EXTRAIT FOURNI:
Pour s’orienter soi-même et pour accompagner les autres, il faut faire avec cette dimension désormais anthropologique, l'incertitude. Les centres d'orientation spécialisés tels qu’ils ont été pensés au début du siècle passé ont-ils encore un sens encore aujourd’hui s’ils demeurent tels qu’ils étaient, suspendus dans le temps qui passe ? De la même façon, les professionnel.l.e.s de l’orientation ont-ils encore une raison d’être s’ils conservent les pratiques d’autrefois ? Dans un monde marqué par la communication, celui ou celle qui ne sait pas parler de lui ou d’elle finit par disparaître. Changer ou disparaître, c’est finalement assez banal, ou bien disparaître pour changer. C’est la vie, en somme.

Orienter, mission presque impossible

Plutôt que de proposer la nième interprétation sur l'impossibilité, selon Freüd, des métiers du triptyque éduquer-gouverner-soigner, dont font partie les métiers de la psychologie, Annick Soubaï, fait un pas de côté salutaire : Les conseillers d’orientation se sont souvent laissés comparer à des voyants et autres devins dans le souci qu’ont leurs clients de se voir dévoiler une future réussite dans telle formation ou telle carrière. Ils prennent aussi volontiers l’habit de l’avocat quand il s’agit de défendre les intérêts d’un élève lors d’un conseil de classe ou devant une commission d’appel. (...) En ces temps incertains où le monde vacille, pourquoi ne pas se mettre dans la peau d’agents secrets pour répondre à notre Mission impossible ?

Créée en 1966, immortalisée par la musique de Lalo Schifrin avec son entrée en matière au magnéto « Bonjour, Monsieur Phelps. votre mission, si toutefois vous l'acceptez... », la série américaine Mission impossible (Bruce Geller) met en scène une équipe d'agents secrets américains, membres de l'Impossible mission force (IMF) abonnés aux les missions délicates. Elle intervient dans des pays fictifs d'Amérique latine ou d'Europe de l'Est. Coups d'État, déstabilisation, désinformation, manipulations, complots, substitutions, infiltrations, contre-révolutions : rien ne les arrête ; tout ceci, en contexte de Guerre froide où ils doivent sauvegarder les intérêts des États-Unis. Chacun de ces espions est expert dans un domaine : maquillage, déguisements, mise au point de matériel très sophistiqué. Leurs moyens sont sophistiqués : sosies, acteurs, poupées de cire, fausse monnaie, mises en scène, électronique miniaturisée, imitation, déguisements, chirurgie esthétique. Le suspens entretenu vise à faire craindre aux téléspectateurs que ces agents secrets, souvent infiltrés ne soient démasqués. Ils sont rituellement prévenus : « Si vous ou l'un de vos agents était capturé ou tué, le Département d'État nierait avoir eu connaissance de vos agissements. Bonne chance, Jim. »

ENREGISTREMENTS DE DONNÉES:
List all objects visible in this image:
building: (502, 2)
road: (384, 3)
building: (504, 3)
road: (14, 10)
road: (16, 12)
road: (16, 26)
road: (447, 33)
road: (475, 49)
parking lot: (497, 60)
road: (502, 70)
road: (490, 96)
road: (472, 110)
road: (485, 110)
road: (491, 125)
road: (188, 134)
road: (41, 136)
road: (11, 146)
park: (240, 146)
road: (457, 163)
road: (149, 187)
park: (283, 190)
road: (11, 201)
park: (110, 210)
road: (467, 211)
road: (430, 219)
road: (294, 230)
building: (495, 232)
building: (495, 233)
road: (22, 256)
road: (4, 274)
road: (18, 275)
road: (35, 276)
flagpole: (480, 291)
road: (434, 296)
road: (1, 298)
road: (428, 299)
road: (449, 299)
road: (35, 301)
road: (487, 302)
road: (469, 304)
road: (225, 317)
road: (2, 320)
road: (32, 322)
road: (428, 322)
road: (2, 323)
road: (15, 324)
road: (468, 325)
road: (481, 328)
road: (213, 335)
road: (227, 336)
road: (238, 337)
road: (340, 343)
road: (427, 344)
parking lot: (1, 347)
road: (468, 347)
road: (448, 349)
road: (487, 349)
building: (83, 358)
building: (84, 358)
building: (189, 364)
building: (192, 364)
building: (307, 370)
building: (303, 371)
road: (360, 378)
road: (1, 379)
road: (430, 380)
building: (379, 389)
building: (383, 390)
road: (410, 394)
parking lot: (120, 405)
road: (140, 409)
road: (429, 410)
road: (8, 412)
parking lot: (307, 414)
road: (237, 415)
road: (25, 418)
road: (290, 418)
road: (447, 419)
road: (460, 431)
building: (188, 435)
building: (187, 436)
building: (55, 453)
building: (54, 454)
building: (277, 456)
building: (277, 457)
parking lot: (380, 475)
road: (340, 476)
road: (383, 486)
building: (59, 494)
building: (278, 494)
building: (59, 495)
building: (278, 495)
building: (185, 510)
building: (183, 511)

ÉNONCÉ ÉCRIT 1:
Selon l'extrait sur l'orientation, en quelle année la série Mission impossible a-t-elle été créée ?
ÉNONCÉ ÉCRIT 2:
Recopiez mot pour mot le passage de l'extrait sur l'orientation qui s'ouvre sur les mots « Plutôt que de » et se clôt sur « Mission impossible ? ».
Ces enregistrements proviennent d'une autre source.

RÉPONSE RÉDIGÉE 1:
En 1966.

RÉPONSE RÉDIGÉE 2:
Plutôt que de proposer la nième interprétation sur l'impossibilité, selon Freüd, des métiers du triptyque éduquer-gouverner-soigner, dont font partie les métiers de la psychologie, Annick Soubaï, fait un pas de côté salutaire : Les conseillers d’orientation se sont souvent laissés comparer à des voyants et autres devins dans le souci qu’ont leurs clients de se voir dévoiler une future réussite dans telle formation ou telle carrière. Ils prennent aussi volontiers l’habit de l’avocat quand il s’agit de défendre les intérêts d’un élève lors d’un conseil de classe ou devant une commission d’appel. (...) En ces temps incertains où le monde vacille, pourquoi ne pas se mettre dans la peau d’agents secrets pour répondre à notre Mission impossible ?